14.4 Contegno di Filippo dopo la vittoria
Dopo la vittoria, Filippo adottò un sistema di governo moderato, se si eccettua il duro trattamento riservato a Tebe. Risparmiata Atene (perfino Demòstene fu lasciato vivere in pace), fece riunire in congresso a Corinto i rappresentanti delle città greche: qui fece proclamare la Lega panellenica, ossia l'unione di tutti i Greci, assumendone la direzione. Poi, atteggiandosi a campione dell'ellenismo nella lotta contro i barbari, si fece assegnare il comando di tutte le forze militari della Lega e si dispose a organizzare una grande spedizione contro la Persia, per liberare le colonie greche dell'Asia. Ma quando già i preparativi erano a buon punto, la mano omicida di un suo vassallo, forse segretamente armata dal re persiano, lo spense (336 a. C.).

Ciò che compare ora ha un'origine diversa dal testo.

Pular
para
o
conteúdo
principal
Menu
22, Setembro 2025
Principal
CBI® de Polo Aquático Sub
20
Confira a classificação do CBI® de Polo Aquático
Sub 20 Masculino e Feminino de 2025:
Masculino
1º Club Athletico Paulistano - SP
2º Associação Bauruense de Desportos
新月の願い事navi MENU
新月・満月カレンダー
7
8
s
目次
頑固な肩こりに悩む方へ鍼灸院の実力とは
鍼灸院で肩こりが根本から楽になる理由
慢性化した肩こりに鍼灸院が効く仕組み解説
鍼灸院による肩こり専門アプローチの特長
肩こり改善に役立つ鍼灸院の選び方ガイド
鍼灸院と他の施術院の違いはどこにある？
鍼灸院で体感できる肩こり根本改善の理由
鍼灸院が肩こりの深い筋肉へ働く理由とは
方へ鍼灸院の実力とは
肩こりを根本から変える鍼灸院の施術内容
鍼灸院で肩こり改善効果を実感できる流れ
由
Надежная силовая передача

Il trono passò al figlio ventenne Alessandro, giovane di audacia e di coraggio straordinari, cui toccò in sorte di portare a termine il disegno già intrapreso dal padre di aprire all'influenza della civiltà dell'Ellade i paesi dell'Oriente.
Del suo valore ecco un esempio precoce offertoci da Plutarco:
Un certo Filonico di Tessaglia aveva condotto a Filippo un cavallo chiamato Bucefalo, per il quale richiedeva tredici talenti. Ma il cavallo dimostrò di essere assai difficile da domare e gli scudieri dichiararono che sarebbe stato impossibile servirsene, poiché insofferente di freno. Filippo allora stava per licenziare Filonico, quando Alessandro esclamò: "Che cavallo magnifico sta per essere perduto, causa la mancanza d'ardire e d'esperienza!"

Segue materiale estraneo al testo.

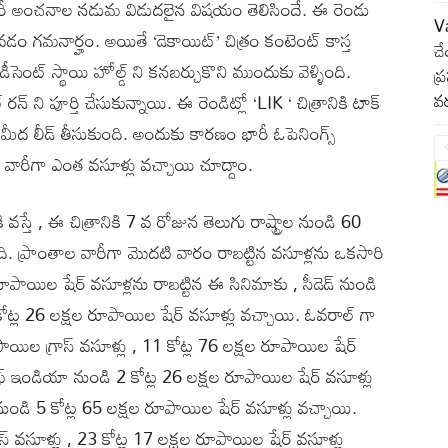
 భారీ అంచనాల నడుమ విడుదలైన విషయం తెలిసిందే. ఈ రెండు
Va
వడం గమనార్హం. అయితే ‘డెకాయిట్’ చిత్రం కంటెంట్ కాస్త
చే
సెంట్ స్థాయి హోల్డ్ ని కనబర్చుకొని ముందుకు వెళ్ళింది.
ప్
్ ని పూర్తి చేసుకున్నాయి. ఈ రెండిట్లో ‘LIK ‘ చిత్రానికి టాక్
వర
 మీద లీడ్ తీసుకుంది. అందుకు కారణం భారీ ఓపెనింగ్స్
 వారీగా ఎంత వసూళ్లు వచ్చాయి చూద్దాం.
స్తే , ఈ చిత్రానికి 7 వ రోజున తెలుగు రాష్ట్రాల నుండి 60
ోంది. ప్రాంతాల వారీగా మొదటి వారం రాబట్టిన వసూళ్లను ఒకసారి
రూపాయిల షేర్ వసూళ్లను రాబట్టిన ఈ సినిమాకు , సీడెడ్ నుండి
ోట్ల 26 లక్షల రూపాయిల షేర్ వసూళ్లు వచ్చాయి. ఓవరాల్ గా
పాయిల గ్రాస్ వసూళ్లు , 11 కోట్ల 76 లక్షల రూపాయిల షేర్
ఫ్ ఇండియా నుండి 2 కోట్ల 26 లక్షల రూపాయిల షేర్ వసూళ్లు
 నుండి 5 కోట్ల 65 లక్షల రూపాయిల షేర్ వసూళ్లు వచ్చాయి.
ాస్ వసూళ్లు , 23 కోట్ల 17 లక్షల రూపాయిల షేర్ వసూళ్లు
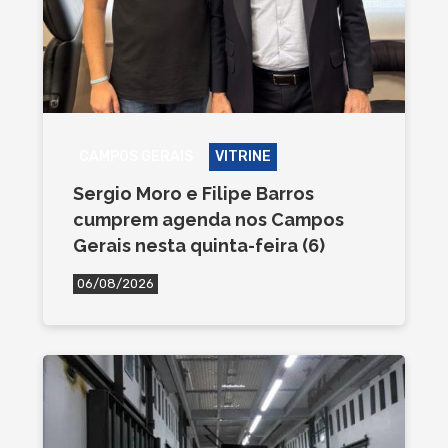
CAMPOS GERAIS
VITRINE
Sergio Moro e Filipe Barros
cumprem agenda nos Campos
Gerais nesta quinta-feira (6)
06/08/2026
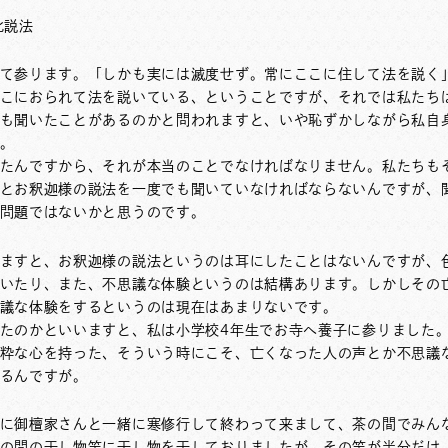
此説法
て参ります。「しかも実には滅度せず。常にここに住して法を説く
こにおられて法を説いている、ということですが、それでは私たち
も聞いたことがあるのかと問われますと、いや恥ずかしながら私自
。
たんですから、それが本当のことでなければなりません。私たちも
とお釈迦様の説法を一度でも聞いていなければならないんですが、
問題ではないかと思うのです。
ますと、お釈迦様の説法というのは耳にしたことはないんですが、
いたり、また、不思議な体験というのは結構あります。しかしその
議な体験をするというのは現在はあまりないです。
たのかといいますと、私は小学校4年生でお寺へ養子に参りました
粋な心を持った、そういう時にこそ、亡くなった人の声とか不思議
るんですが。
に御檀家さんと一緒に寒修行して終わって来まして、茶の間でみん
の間の干し物竿に干し物を干しておりましたが、その竿が半分だけ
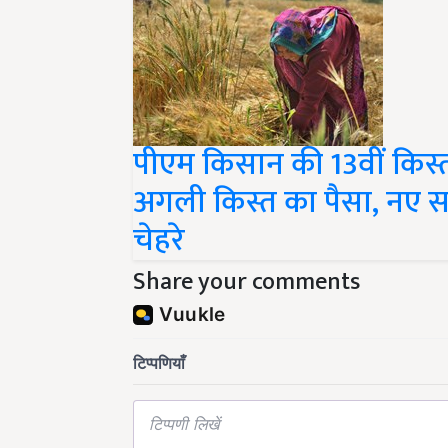
पीएम किसान की 13वीं किस
अगली किस्त का पैसा, नए स
चेहरे
Share your comments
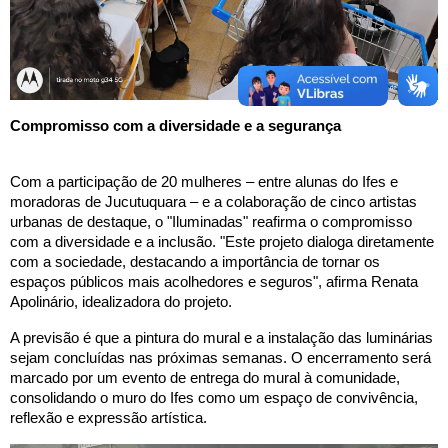
Compromisso com a diversidade e a segurança
Com a participação de 20 mulheres – entre alunas do Ifes e
moradoras de Jucutuquara – e a colaboração de cinco artistas
urbanas de destaque, o "Iluminadas" reafirma o compromisso
com a diversidade e a inclusão. "Este projeto dialoga diretamente
com a sociedade, destacando a importância de tornar os
espaços públicos mais acolhedores e seguros", afirma Renata
Apolinário, idealizadora do projeto.
A previsão é que a pintura do mural e a instalação das luminárias
sejam concluídas nas próximas semanas. O encerramento será
marcado por um evento de entrega do mural à comunidade,
consolidando o muro do Ifes como um espaço de convivência,
reflexão e expressão artística.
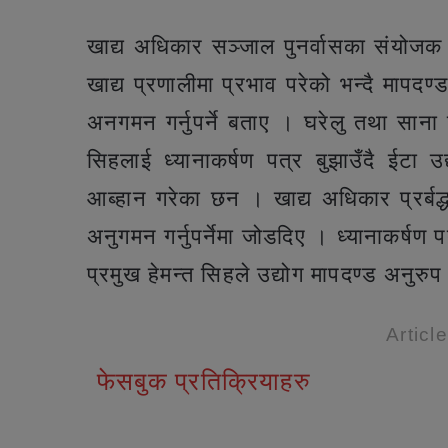
खाद्य अधिकार सञ्जाल पुनर्वासका संयोजक 
खाद्य प्रणालीमा प्रभाव परेको भन्दै मापदण
अनगमन गर्नुपर्ने बताए । घरेलु तथा साना 
सिहलाई ध्यानाकर्षण पत्र बुझाउँदै ईटा उ
आब्हान गरेका छन । खाद्य अधिकार प्रर्बद्
अनुगमन गर्नुपर्नेमा जोडदिए । ध्यानाकर्षण प
प्रमुख हेमन्त सिहले उद्योग मापदण्ड अनु
Articl
फेसबुक प्रतिक्रियाहरु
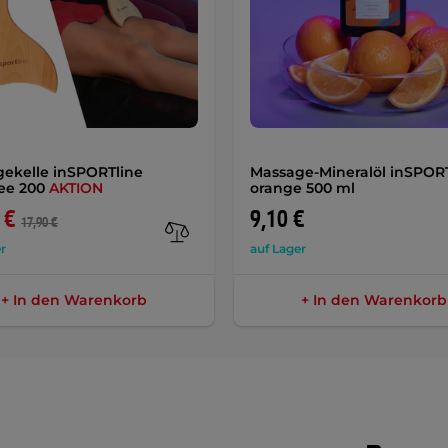
ekelle inSPORTline
Massage-Mineralöl inSPOR
ee 200
AKTION
orange 500 ml
 €
9,10 €
17,90 €
r
auf Lager
+ In den Warenkorb
+ In den Warenkorb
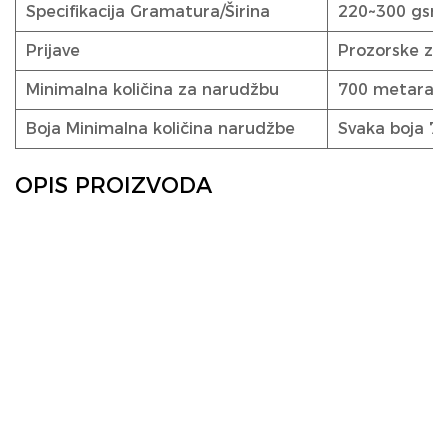
Specifikacija Gramatura/Širina
220~300 gsm,
Prijave
Prozorske zavj
Minimalna količina za narudžbu
700 metara
Boja Minimalna količina narudžbe
Svaka boja 700
OPIS PROIZVODA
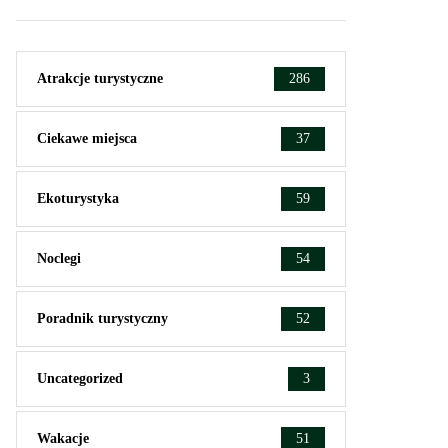
Atrakcje turystyczne
286
Ciekawe miejsca
37
Ekoturystyka
59
Noclegi
54
Poradnik turystyczny
52
Uncategorized
3
Wakacje
51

Filippo lo intese, e rivolgendosi a lui: "Giovinetto - gli disse - tu critichi i vecchi quasi tu fossi più esperto di loro e più di loro ti sentissi capace di domare quel cavallo!"
"Sì, o mio re - rispose Alessandro - io saprei cavalcarlo meglio di loro."
"E bene sia; se tu non te ne servirai meglio - disse Filippo - che cosa pagherai per ammenda della tua folle impresa?"
Ed Alessandro a lui: "Il prezzo del cavallo".
Questa risposta fece ridere tutti coloro che erano colà riuniti, mentre il re e il principe convenivano che chi avesse perduta la scommessa pagherebbe i tredici talenti. Allora Alessandro si avvicinò al cavallo, prese le redini e gli volse la testa verso il sole, avendo osservato che quello che più lo spaventava era l'ombra sua. Poiché ancora scalpitava e sbuffava pieno di collera, lo accarezzò parlandogli con dolcezza, poi, cogliendo il momento opportuno, saltò in groppa con estrema leggerezza tenendo alte le briglie, per non molestarlo, [...] Quando lo sentì domato [...] lo spinse a briglia sciolta [...]
Filippo e tutta la corte, in un'angoscia mortale, seguivano il principe in silenzio. Ma Alessandro, finita la sua corsa, ritornò a testa alta, fiero e felice di aver ridotto all'obbedienza un cavallo ritenuto indomabile. Tutti i cortigiani applaudirono freneticamente e Filippo, si afferma, versò lacrime di gioia esclamando nel baciarlo in fronte: "Figlio mio, cerca un altro regno, poiché la Macedonia è troppo piccola per te".